--- Trecho selecionado ---

Mas Entertainment! não se atém apenas a isso, e expande o tema da humanidade anestesiada com a vida de modo mais amplo, graças ao consumo desenfreado e à apatia provocada pela televisão. A metáfora ideal para este tema está na faixa de abertura, Ether e na sua alusão ao white noise. O ruído, justamente aquele que aparece quando uma televidão está fora do ar, tem diversas aplicações práticas: de exercícios de relaxamento à métodos de tortura. Ether confronta a prazer mudano do “homem comum” que preso em seu pequeno paraíso doméstico (“trapped in heaven life style”), assiste o noticiário para relaxar no final do dia, no qual vê, por sua vez, membros do IRA presos e torturados pelo governo (“locked in Long Kesh”). A alienação do público diante das mortes do noticiário também pode ser vista em 5.45 (“how can I sit and eat my tea with all that blood flowing from the television […] guerilla war struggle is a new entertainment”).

Outra metáfora que se encaixa perfeitamente na crítica social de Entertainment! está no biquini. A faixa I Found That Essence Rare (que traz no título uma alusão a uma propaganda de perfume) traz a seguinte letra: “Aim for the body rare, you’ll see it on TV, the worst thing in 1954 was the Bikini. See the girl on the TV dressed in a Bikini, she doesn’t think so but she’s dressed for the H-Bomb”. Você sabia que o traje de banho foi nomeado graças a testes nucleares nas Ilhas Bikini? Pois é, aparentemente os publicitários envolvidos nesta campanha acharam que o estouro da bomba atômica e de seu novo produto eram dignos de ser comparados numa campanha de marketing. Gang Of Four, além da crítica ao acontecimento em si, chama atenção para o fato deste evento ser desconhecido ou simplesmente ignorado.

O trabalho, como já vimos, apoia-se em diversas teorias, como a crítica ao capitalismo derivada do marxismo, aliada à critica à mercantilização e, consequentemente, à alienação. Entertainment!, todavia, não se atém somente a estes, e serve de introdução a uma série de princípios teóricos, mais ou menos revolucionários. Por exemplo, há a presença de letras influenciadas pelo feminismo e os ideais situacionistas. Além das citações críticas à Teoria dos Grandes Homens na faixa Not Great Men.

---

-- Lista de exercícios --
1. Transcreva, sem alterar nada, a parte do trecho selecionado que começa nas palavras “O trabalho, como” e termina depois de “Not Great Men.”.
2. Responda às perguntas com base no trecho selecionado:
(a) Qual é a faixa de abertura de Entertainment!?
(b) A que faz alusão o título da faixa I Found That Essence Rare?
(c) Em qual faixa aparecem as citações críticas à Teoria dos Grandes Homens?
Para responder, use somente o trecho selecionado.

--- Excertos das entradas ---

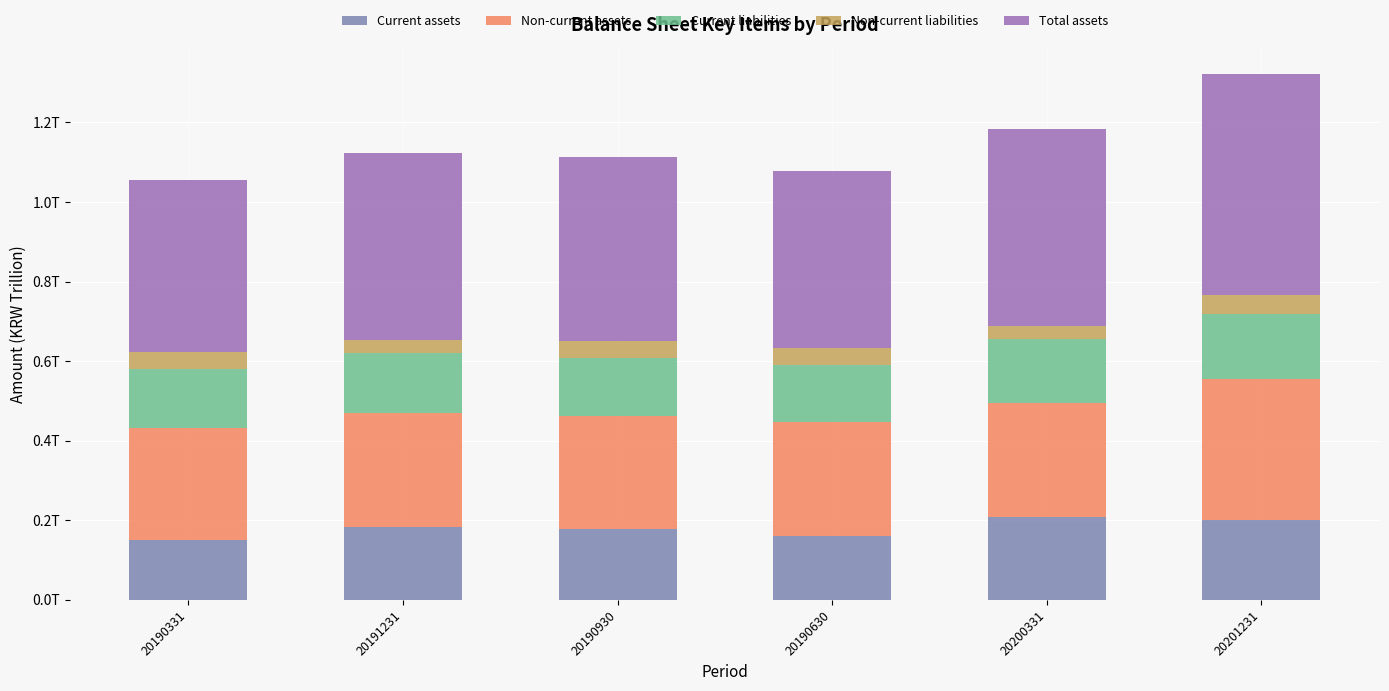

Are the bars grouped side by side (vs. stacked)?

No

---
--- Excertos das entradas ---

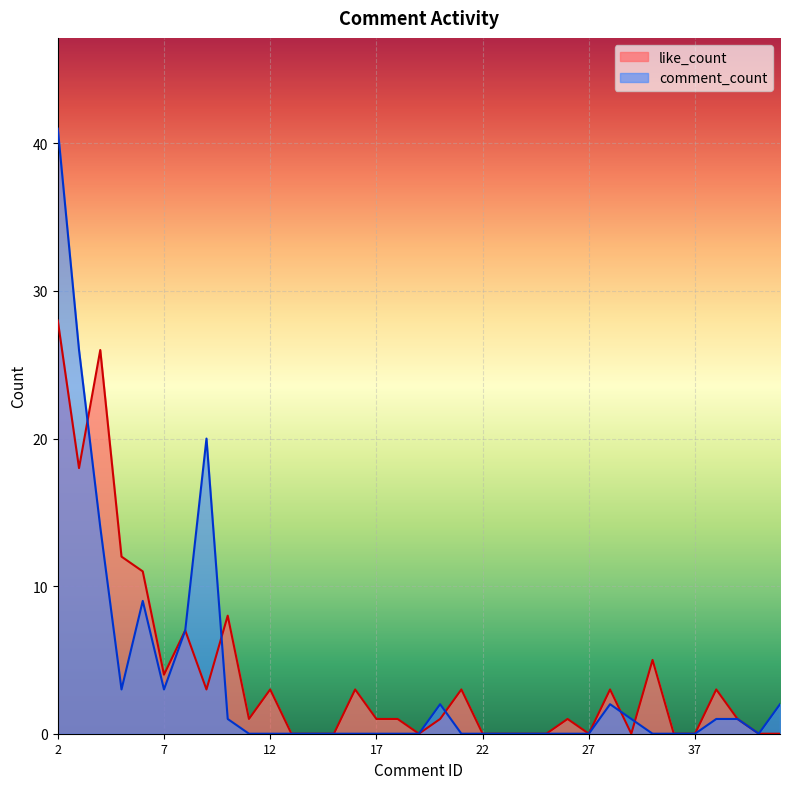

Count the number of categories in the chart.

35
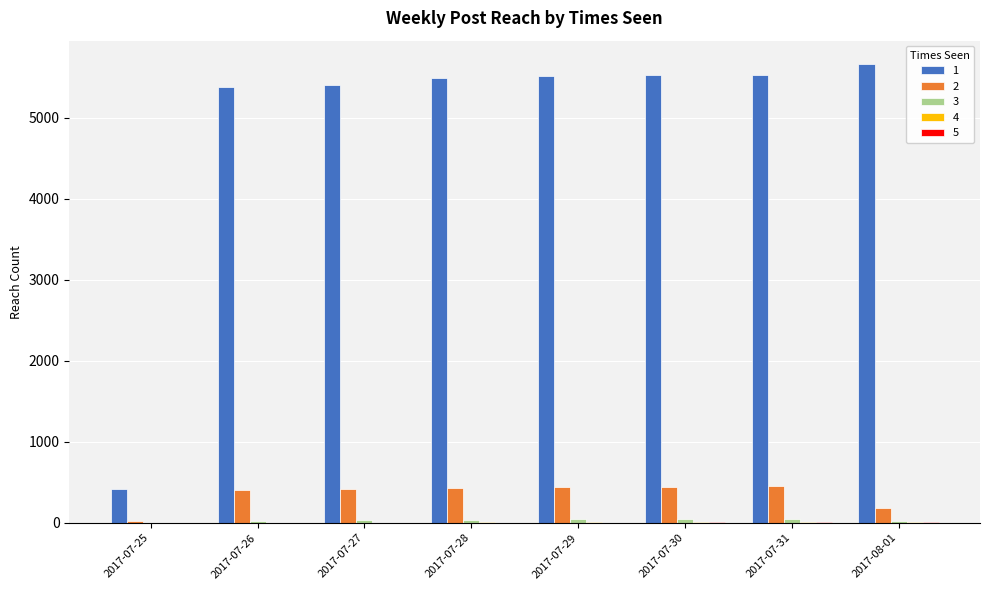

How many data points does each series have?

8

---
--- Excertos das entradas ---

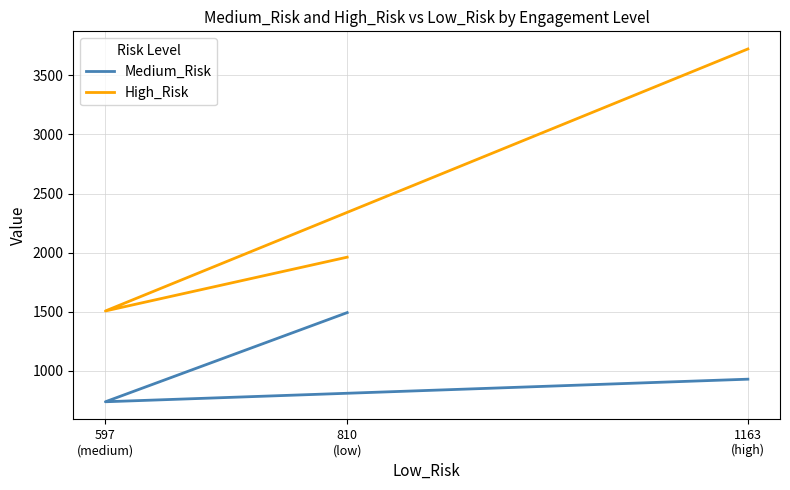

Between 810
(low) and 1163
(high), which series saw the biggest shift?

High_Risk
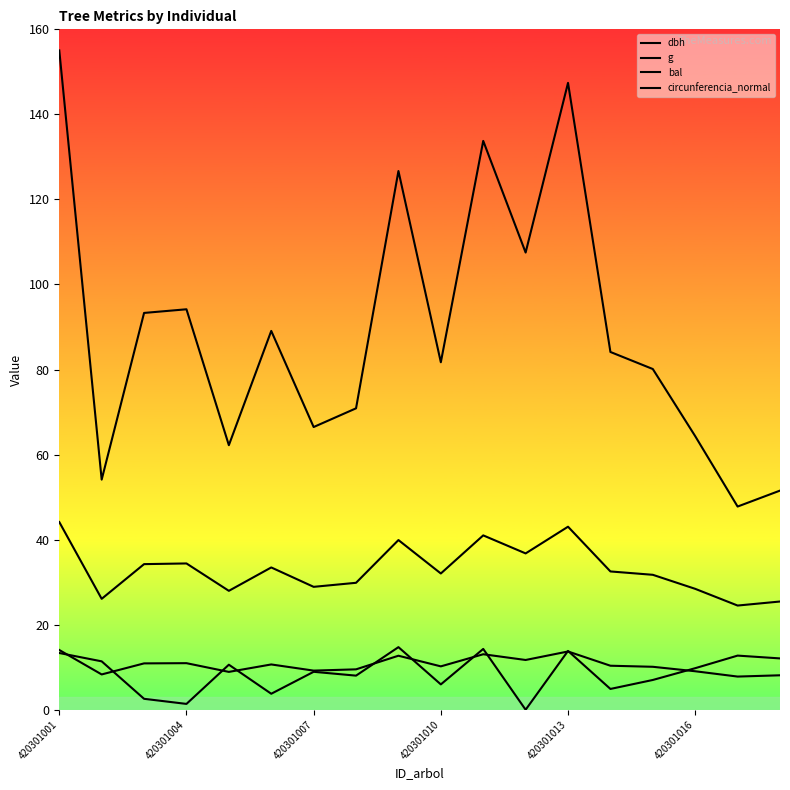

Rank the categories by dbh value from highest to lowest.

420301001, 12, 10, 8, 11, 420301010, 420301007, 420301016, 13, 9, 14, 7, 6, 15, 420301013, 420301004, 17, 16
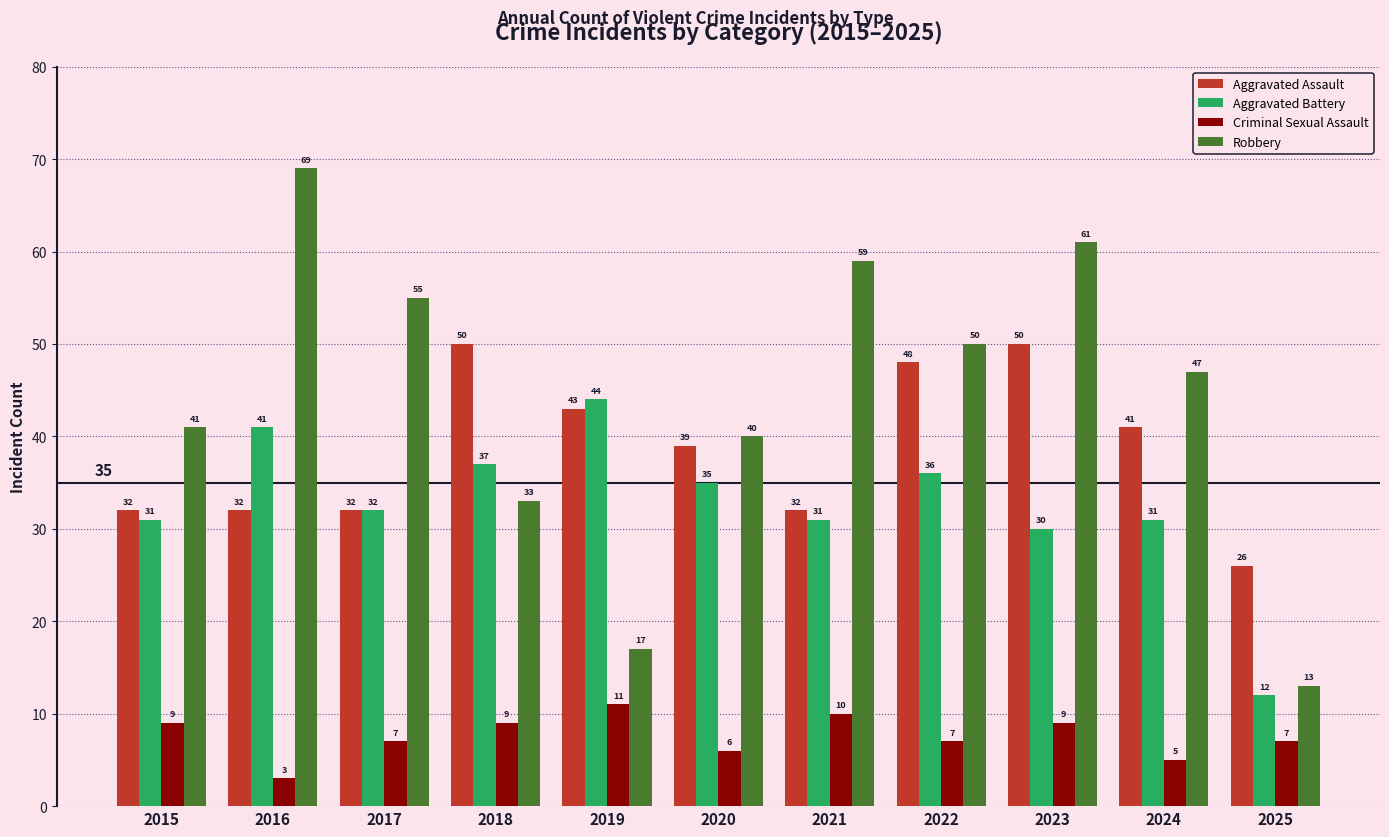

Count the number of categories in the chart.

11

---

-- Gabarito --
1.
O trabalho, como já vimos, apoia-se em diversas teorias, como a crítica ao capitalismo derivada do marxismo, aliada à critica à mercantilização e, consequentemente, à alienação. Entertainment!, todavia, não se atém somente a estes, e serve de introdução a uma série de princípios teóricos, mais ou menos revolucionários. Por exemplo, há a presença de letras influenciadas pelo feminismo e os ideais situacionistas. Além das citações críticas à Teoria dos Grandes Homens na faixa Not Great Men.

2.
(a) Ether.
(b) A uma propaganda de perfume.
(c) Em Not Great Men.